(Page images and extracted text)
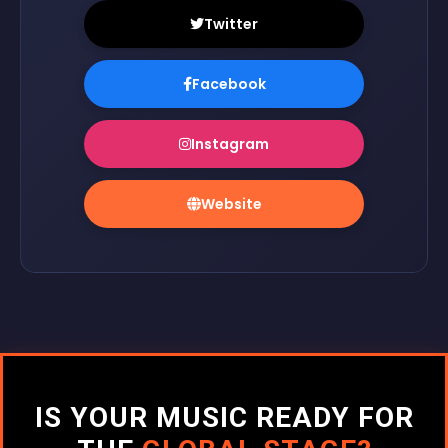
Twitter
Facebook
Instagram
Website
IS YOUR MUSIC READY FOR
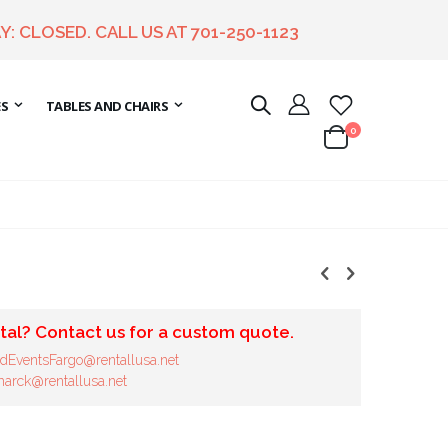
Y: CLOSED. CALL US AT
701-250-1123
ES
TABLES AND CHAIRS
items
0
Cart
tal? Contact us for a custom quote.
dEventsFargo@rentallusa.net
arck@rentallusa.net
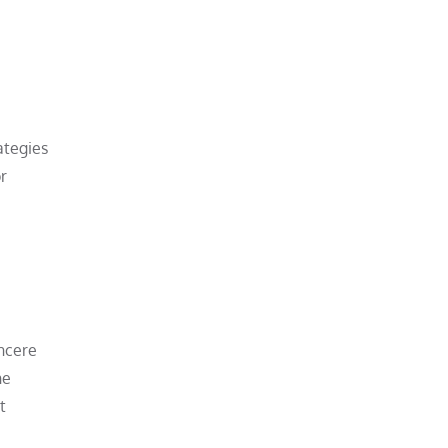
ategies
r
incere
he
t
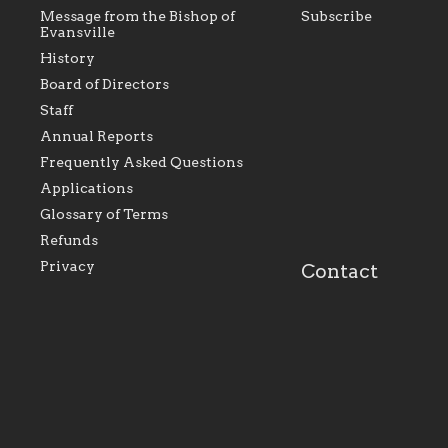
Message from the Bishop of
Subscribe
Evansville
History
Board of Directors
Staff
As the foundation that represents
As a Ca
Annual Reports
all Catholics within the Diocese of
seek to 
Evansville, The Catholic
Catholic
Frequently Asked Questions
Foundation will seek to perpetuate
support
and build upon the relationships
Catholi
Applications
within our parishes to better serve
diocese;
Glossary of Terms
our collective mission as a faith
and lea
focused family of believers at all
spiritua
Refunds
parishes within the diocese.
success.
Privacy
Contact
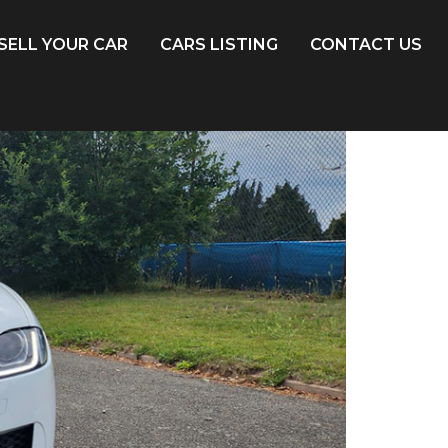
SELL YOUR CAR
CARS LISTING
CONTACT US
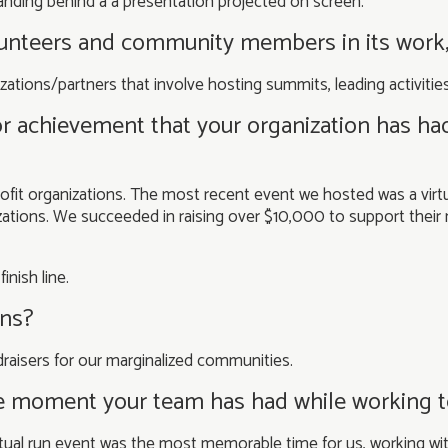
lunteers and community members in its work
zations/partners that involve hosting summits, leading activiti
or achievement that your organization has ha
ofit organizations. The most recent event we hosted was a virtu
ations. We succeeded in raising over $10,000 to support their 
lans?
aisers for our marginalized communities.
e moment your team has had while working 
tual run event was the most memorable time for us, working wi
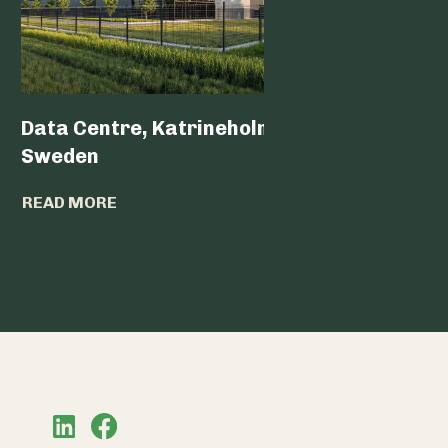
Data Centre, Katrineholm,
Data Ce
Sweden
READ MO
READ MORE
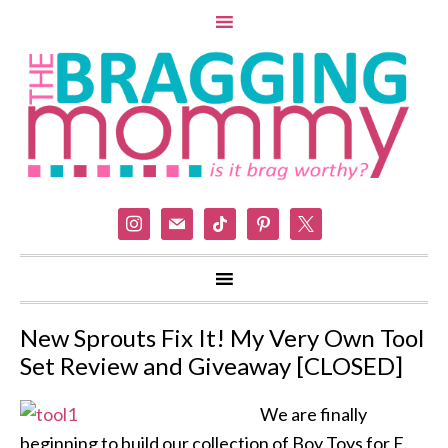
instagram
mail
tiktok
pinterest
x
New Sprouts Fix It! My Very Own Tool
Set Review and Giveaway [CLOSED]
We are finally
beginning to build our collection of Boy Toys for E.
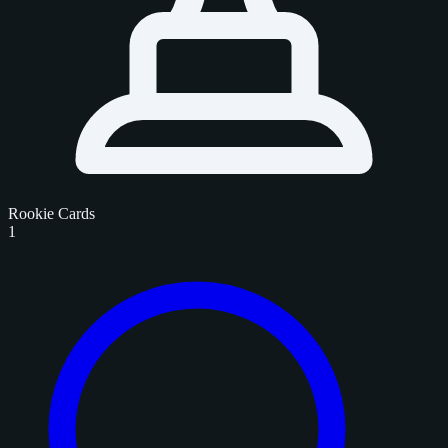
Rookie Cards
1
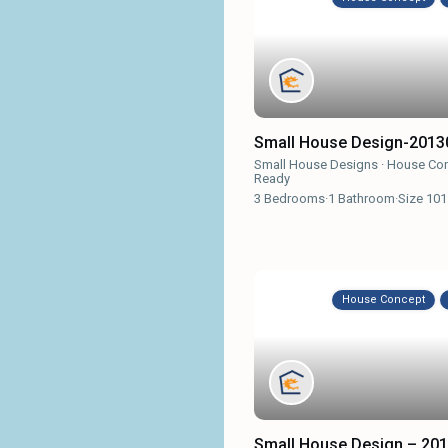
Small House Design-2013
Small House Designs
·
House Co
Ready
3
Bedrooms
·
1
Bathroom
·
Size
101
House Concept
Small House Design – 20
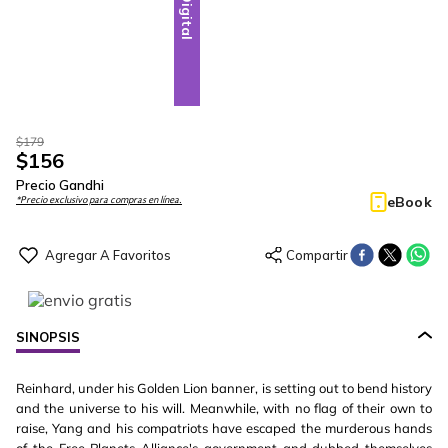
Digital
$
179
$
156
Precio Gandhi
eBook
*Precio exclusivo para compras en línea.
SINOPSIS
Reinhard, under his Golden Lion banner, is setting out to bend history
and the universe to his will. Meanwhile, with no flag of their own to
raise, Yang and his compatriots have escaped the murderous hands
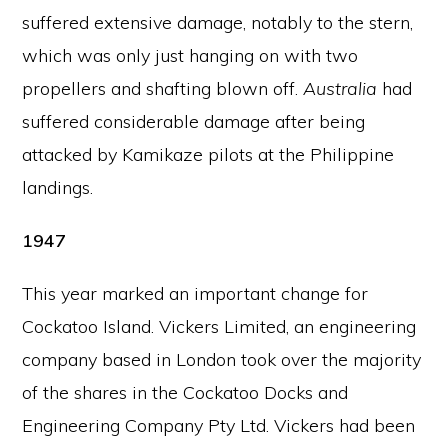
suffered extensive damage, notably to the stern,
which was only just hanging on with two
propellers and shafting blown off.
Australia
had
suffered considerable damage after being
attacked by Kamikaze pilots at the Philippine
landings.
1947
This year marked an important change for
Cockatoo Island. Vickers Limited, an engineering
company based in London took over the majority
of the shares in the Cockatoo Docks and
Engineering Company Pty Ltd. Vickers had been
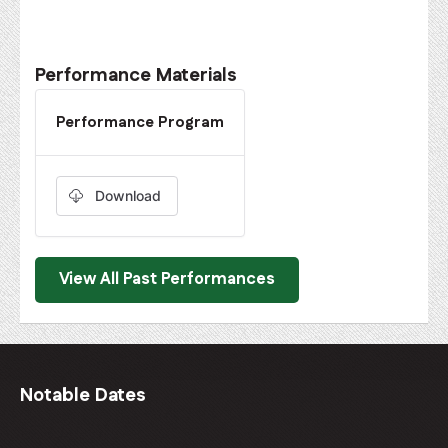
Performance Materials
Performance Program
Download
View All Past Performances
Notable Dates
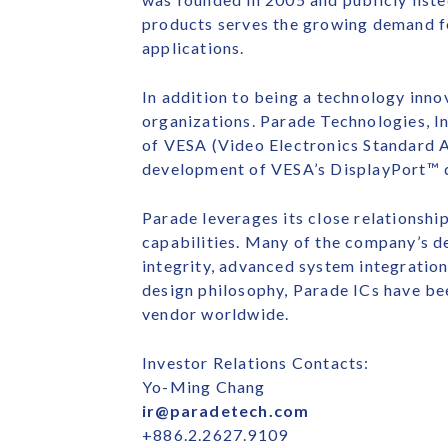
products serves the growing demand f
applications.
In addition to being a technology innov
organizations. Parade Technologies, I
of VESA (Video Electronics Standard A
development of VESA’s DisplayPort™ di
Parade leverages its close relationsh
capabilities. Many of the company’s de
integrity, advanced system integration
design philosophy, Parade ICs have be
vendor worldwide.
Investor Relations Contacts:
Yo-Ming Chang
ir@paradetech.com
+886.2.2627.9109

What this task involves:
Each entry shown above must be quoted exactly, with its pictures left out.

Written response:
Twitter
Facebook
Instagram
Website
IS YOUR MUSIC READY FOR
Y: CLOSED. CALL US AT
701-250-1123
ES
TABLES AND CHAIRS
items
0
Cart
tal? Contact us for a custom quote.
dEventsFargo@rentallusa.net
arck@rentallusa.net
ategies
r
incere
he
t
Message from the Bishop of
Subscribe
Evansville
History
Board of Directors
Staff
As the foundation that represents
As a Ca
Annual Reports
all Catholics within the Diocese of
seek to 
Evansville, The Catholic
Catholic
Frequently Asked Questions
Foundation will seek to perpetuate
support
and build upon the relationships
Catholi
Applications
within our parishes to better serve
diocese;
Glossary of Terms
our collective mission as a faith
and lea
focused family of believers at all
spiritua
Refunds
parishes within the diocese.
success.
Privacy
Contact
SELL YOUR CAR
CARS LISTING
CONTACT US
lunteers and community members in its work
zations/partners that involve hosting summits, leading activiti
or achievement that your organization has ha
ofit organizations. The most recent event we hosted was a virtu
ations. We succeeded in raising over $10,000 to support their 
lans?
aisers for our marginalized communities.
e moment your team has had while working 
tual run event was the most memorable time for us, working wi
Data Centre, Katrineholm,
Data Ce
Sweden
READ MO
READ MORE
instagram
mail
tiktok
pinterest
x
New Sprouts Fix It! My Very Own Tool
Set Review and Giveaway [CLOSED]
We are finally
beginning to build our collection of Boy Toys for E.
Rookie Cards
1
Small House Design-2013
Small House Designs
·
House Co
Ready
3
Bedrooms
·
1
Bathroom
·
Size
101
House Concept
Small House Design – 20
Digital
$
179
$
156
Precio Gandhi
eBook
*Precio exclusivo para compras en línea.
SINOPSIS
Reinhard, under his Golden Lion banner, is setting out to bend history
and the universe to his will. Meanwhile, with no flag of their own to
raise, Yang and his compatriots have escaped the murderous hands
suffered extensive damage, notably to the stern,
which was only just hanging on with two
propellers and shafting blown off.
Australia
had
suffered considerable damage after being
attacked by Kamikaze pilots at the Philippine
landings.
1947
This year marked an important change for
Cockatoo Island. Vickers Limited, an engineering
company based in London took over the majority
of the shares in the Cockatoo Docks and
Engineering Company Pty Ltd. Vickers had been
Performance Materials
Performance Program
Download
View All Past Performances
Notable Dates
products serves the growing demand f
applications.
In addition to being a technology innov
organizations. Parade Technologies, I
of VESA (Video Electronics Standard A
development of VESA’s DisplayPort™ di
Parade leverages its close relationsh
capabilities. Many of the company’s de
integrity, advanced system integration
design philosophy, Parade ICs have be
vendor worldwide.
Investor Relations Contacts:
Yo-Ming Chang
ir@paradetech.com
+886.2.2627.9109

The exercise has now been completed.